Happy Birthday Ralph 8) 

Hope you have a GREAT day :!: :!: :!: 

Kurt


----------



## anachronism (Aug 21, 2017)

Many Happy Returns Ralph.

Jon


----------



## FrugalRefiner (Aug 21, 2017)

Happy Birthday Ralph!

Dave


----------



## nickvc (Aug 21, 2017)

Happy birthday Ralph.


----------



## UncleBenBen (Aug 21, 2017)

Have a great one, Ralph!!


----------



## goldsilverpro (Aug 21, 2017)

Happy Birthday, Ralph


----------



## Topher_osAUrus (Aug 21, 2017)

Happy birthday Ralph.
I even got you your own eclipse. :wink: 
Hopefully you can enjoy it.


----------



## 4metals (Aug 21, 2017)

Happy birthday Ralph. Even the sun's celebrating today!


----------



## Topher_osAUrus (Aug 21, 2017)




----------



## g_axelsson (Aug 21, 2017)

Happy Birthday, Ralph!


----------



## patnor1011 (Aug 21, 2017)

Happy Birthday Ralph.
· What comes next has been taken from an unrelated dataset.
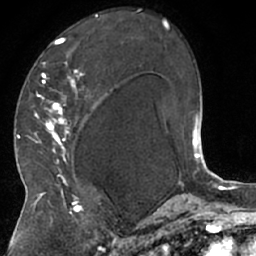
Breast MRI (dynamic contrast-enhanced), one axial slice; slice 41 of 66 in the series (ordered by position); cropped to one breast; dynamic contrast-enhanced series, time point 2 of 7 at this slice position (early post-contrast); 1.5 T; TE 3 ms, TR 6.2 ms; 256 × 256 image matrix, field of view 160 × 160 mm. Female patient.
Outlined on this slice (semi-automatic segmentation, software-assisted and operator-edited):
- enhancing-tissue mask used for the functional tumour volume (all voxels passing the contrast-enhancement thresholds inside the analysis volume; usually the tumour): bounding box <28,14,101,208> (left, top, right, bottom; pixels)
And Happy Birthday to all of your alter ego in here incidentally they all do have the same age :mrgreen:


----------



## Shark (Aug 21, 2017)

Happy Birthday!


----------



## Palladium (Aug 22, 2017)

Thank you gentlemen for the warm birthday wishes. 
Today was a great day for a semicentennial birthday and a eclipse to boot!


----------



## butcher (Aug 22, 2017)

Have a good one heck have two or three.
We are given today only once in our lives, we cannot go back and do it over, it will never come again, make the best of it.


----------